© 2020 Strange Loop
In many areas of systems design, provisioning for worst-case behavior (e.g., load spikes and anomalous user activity) incurs sizable penalties (e.g., performance and operational overheads) in the typical and best cases. However, in distributed systems, building software that is resilient to worse-case network behavior can -- perhaps paradoxically -- lead to improved behavior in typical and best-case scenarios. That is, systems that don't rely on synchronous communication (or coordination) in the worst case frequently aren't forced to wait in any case -- improving latency, scalability, and performance via increased concurrency.

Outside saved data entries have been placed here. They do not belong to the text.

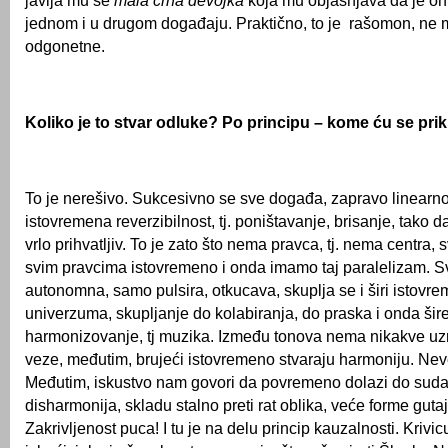
javlja mu se
mala crna
devojka
koja mu objašnjava da je on
jednom i u drugom događaju. Praktično, to je rašomon, ne
odgonetne.
Koliko je to stvar odluke? Po principu – kome ću se prik
To je nerešivo. Sukcesivno se sve događa, zapravo linearno,
istovremena reverzibilnost, tj. poništavanje, brisanje, tako da
vrlo prihvatljiv. To je zato što nema pravca, tj. nema centra, 
svim pravcima istovremeno i onda imamo taj paralelizam. S
autonomna, samo pulsira, otkucava, skuplja se i širi istovr
univerzuma, skupljanje do kolabiranja, do praska i onda širen
harmonizovanje, tj muzika. Između tonova nema nikakve u
veze, međutim, brujeći istovremeno stvaraju harmoniju. Ne
Međutim, iskustvo nam govori da povremeno dolazi do suda
disharmonija, skladu stalno preti rat oblika, veće forme guta
Zakrivljenost puca! I tu je na delu princip kauzalnosti. Kri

In this talk, we'll explore how to use this worst-case analysis as a more general design principle for scalable systems design. As developers increasingly interacting with and building our own distributed systems, we tend to fixate only on failure scenarios (e.g., "partition tolerance" in the CAP Theorem); this is an important first step, but it's not the whole story. To illustrate why, I'll present practical lessons learned from applying this principle to both web and transaction processing applications as well as database internals such as integrity constraints and indexes. We've found considerable evidence that many of these common tasks and workloads can benefit substantially (e.g., regular order-of-magnitude speedups) from this analysis. In all likelihood, you can too.
Peter Bailis is a final-year Ph.D. candidate at UC Berkeley working in databases and distributed systems. As part of his dissertation work, he has studied and built high performance distributed data management systems for large scale transaction processing, data serving, and statistical analytics in the AMPLab and BOOM projects under the advisement of Joseph M. Hellerstein, Ali Ghodsi, and Ion Stoica. He is the recipient of the NSF Graduate Research Fellowship, the Berkeley Fellowship for Graduate Study, and best-of-conference citations for research appearing in both SIGMOD and VLDB. He received his A.B. in Computer Science from Harvard College in 2011, where he also received the CRA Outstanding Undergraduate Researcher Award.